# Need Some Advice



## MandiD (Jun 24, 2013)

My husband and I recently got married and we have talked about having kids but haven't tried yet. I'm worried that he might not want kids and is just telling me what I want to hear. I have been wanting kids for the last couple years. Is there any advice you can give me?


----------



## Mavash. (Jan 26, 2012)

Do you have a reason to not believe him?


----------



## MandiD (Jun 24, 2013)

Mavash. said:


> Do you have a reason to not believe him?


I really don't have a reason not to believe him but he was married before for almost 5 years and had no children of that marriage.


----------



## Mavash. (Jan 26, 2012)

MandiD said:


> I really don't have a reason not to believe him but he was married before for almost 5 years and had no children of that marriage.
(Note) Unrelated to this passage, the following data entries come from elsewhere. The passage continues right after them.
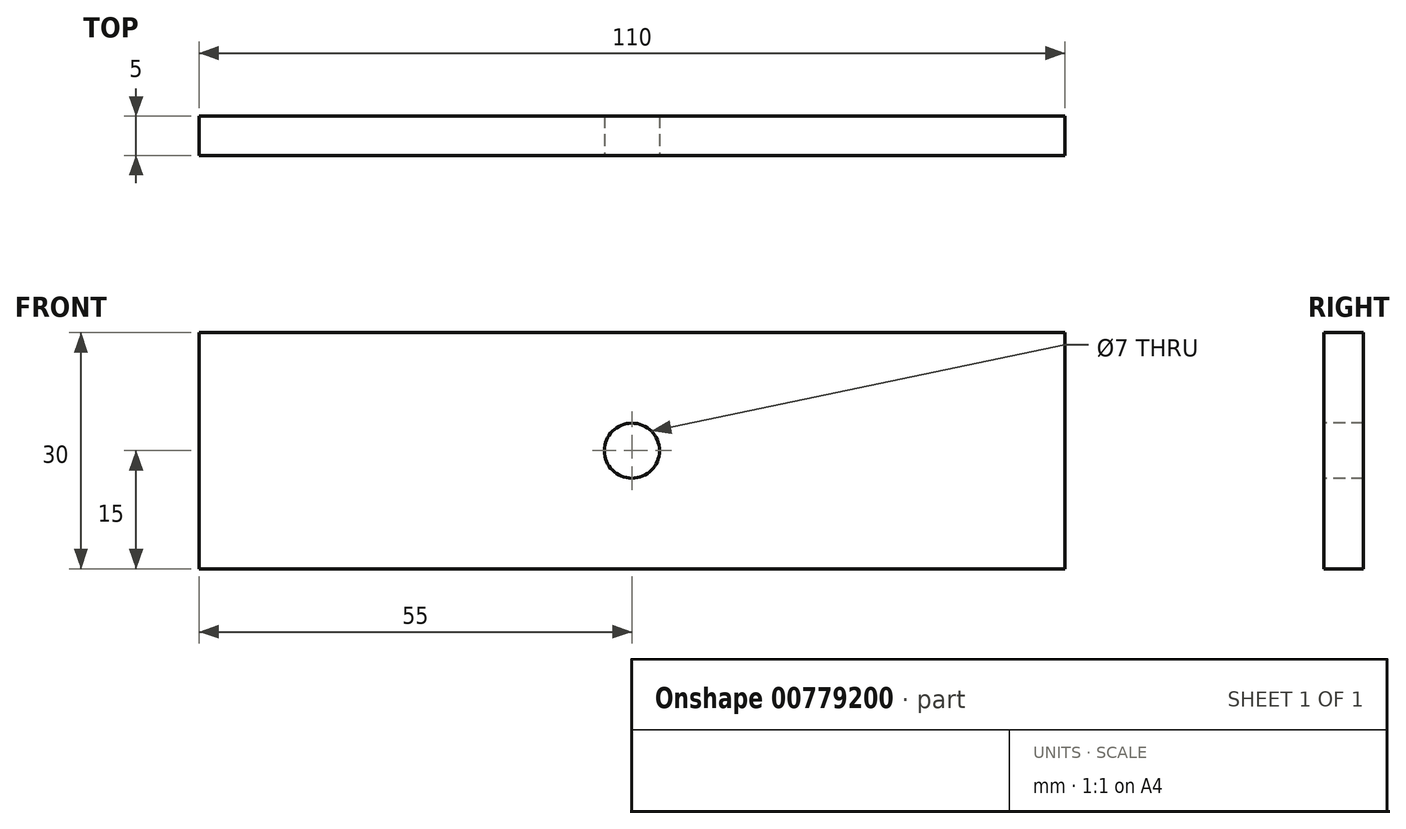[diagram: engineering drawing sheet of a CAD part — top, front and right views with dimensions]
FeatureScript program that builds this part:
annotation { "Feature Type Name" : "Feature", "Feature Type Description" : "" }
export const myFeature = defineFeature(function(context is Context, id is Id, definition is map)
    precondition{}
    {
        {
            var Q0;
            Q0=qCreatedBy(makeId("Front.planeOp"),FACE);
            var sketch = newSketch(context, id + "F0", { "sketchPlane" : qUnion([Q0])});
            skLineSegment(sketch, "E0.bottom", {"start": v(0, 0) * mm, "end": v(110, 0) * mm});
            skLineSegment(sketch, "E0.top", {"start": v(0, 30) * mm, "end": v(110, 30) * mm});
            skLineSegment(sketch, "E0.left", {"start": v(0, 0) * mm, "end": v(0, 30) * mm});
            skLineSegment(sketch, "E0.right", {"start": v(110, 0) * mm, "end": v(110, 30) * mm});
            skSolve(sketch);
        }
        {
            var Q0;
            Q0=makeQuery(id+"F0.imprint","IMPRINT",FACE,{"disambiguationData":[TD([[makeQuery(id+"F0.imprint","IMPRINT",EDGE,{"derivedFrom":sQuery(id+"F0.wireOp",EDGE,"E0.bottom")}),1.0]])]});
            extrude(context, id + "F1", {"entities" : qUnion([Q0]), "depth" : 5 * mm});
        }
        {
            var Q0;
            Q0=makeQuery(id+"F1.opExtrude","CAP_FACE",FACE,{"disambiguationData":[OSD([sQuery(id+"F0.wireOp",EDGE,"E0.bottom"),sQuery(id+"F0.wireOp",EDGE,"E0.top"),sQuery(id+"F0.wireOp",EDGE,"E0.left"),sQuery(id+"F0.wireOp",EDGE,"E0.right")])],"isStart":false});
            var sketch = newSketch(context, id + "F2", { "sketchPlane" : qUnion([Q0])});
            skCircle(sketch, "E1", {"center": v(55, 15) * mm, "radius": 3.5 * mm});
            skSolve(sketch);
        }
        {
            var Q0;
            Q0=qSketchRegion(id+"F2",true);
            extrude(context, id + "F3", {"entities" : qUnion([Q0]), "operationType" : NewBodyOperationType.REMOVE, "oppositeDirection" : true, "depth" : 25 * mm});
        }
    });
Do you know why he didn't have kids in that marriage? 

How old are you two?


----------



## MandiD (Jun 24, 2013)

Mavash. said:


> Do you know why he didn't have kids in that marriage?
> 
> How old are you two?


She had some health issues and they were not ready for kids at that point. They didn't know if she could have kids. I'm 22 and he's 29.


----------



## norajane (Feb 7, 2012)

When you've talked about having kids, have you talked about when you would have them?


----------



## MandiD (Jun 24, 2013)

norajane said:


> When you've talked about having kids, have you talked about when you would have them?


He just ignores the question on when to try or he changes the conversion.


----------



## Mavash. (Jan 26, 2012)

You're both young. You're newly married. 

My bets on he doesn't want to have kids right away and is afraid to tell you.

Let this go (for now) and decide for yourself how long you are willing to wait. And given your age you have plenty of time.


----------



## norajane (Feb 7, 2012)

MandiD said:


> He just ignores the question on when to try or he changes the conversion.


Then you're right - he's probably not ready for kids. 

You said you were recently married? He might need to settle into your marriage first before being ready to change his life again.


----------



## MandiD (Jun 24, 2013)

I know we are recently married but we have been common law married for 3 years. I feel like he might not even want kids at all. I'm just not sure what to think and how to feel.


----------



## JustHer (Mar 12, 2013)

Write him a letter. For some reason men respond better to letters than face to face. They seem to listen to the letter better. 

Explain that you are writing the letter because you have tried to talk to him and he is unresponsive, evasive, or whatever. Tell him how you feel, what you want - need, etc. Be very explicit and direct. Then give him some time to think about it. If you haven’t received a response in a weeks’ time, you will have to approach him.


----------



## MandiD (Jun 24, 2013)

JustHer said:


> Write him a letter. For some reason men respond better to letters than face to face. They seem to listen to the letter better.
> 
> Explain that you are writing the letter because you have tried to talk to him and he is unresponsive, evasive, or whatever. Tell him how you feel, what you want - need, etc. Be very explicit and direct. Then give him some time to think about it. If you haven’t received a response in a weeks’ time, you will have to approach him.


I have talked to him about how I feel about wanting a baby. He told me that we can talk about it next year but it all depends on how his job is going. I don't feel like he is being fair to what I want or how I feel about this.


----------



## Samayouchan (Jun 1, 2012)

you two have plenty of time. Make sure you're both ready, otherwise you might regret it =(
I'm pregnant with my first child with my current husband, married for 2 years and i'll be 31 in october. (it was my choice to wait in my previous marriage-thank god i did because in my previous husband ended up cheating and leaving me). I guess what im trying to say is enjoy the time you have with each other! Children are a huge step and it wouldnt be fair if one was ready and the other still felt that there were some things he still wanted to do =) Chin up! It'll happen! 
But in his defense it sounds like since he's talking about "seeing how his job is going" he sounds like wants to be sure he can take care of his family =) and soon to be bigger family. Although I can say from experience, it feels like you're never financially ready lol. But to get a better handle on things isnt a bad idea either ^^


----------



## norajane (Feb 7, 2012)

MandiD said:


> I have talked to him about how I feel about wanting a baby. He told me that we can talk about it next year but it all depends on how his job is going. I don't feel like he is being fair to what I want or how I feel about this.


Well, how is his job going now? Does he have reason to be concerned about financial stability?

Do you have a job? Do you plan to stop working after you have a child? Do you have savings? Health insurance? A home? Do you have plans to buy a home?

Kids are expensive and having a good, stable job is extremely important. If you have any financial issues, or plans to buy a house or something, that's something you need to figure out so you're ready for kids.


----------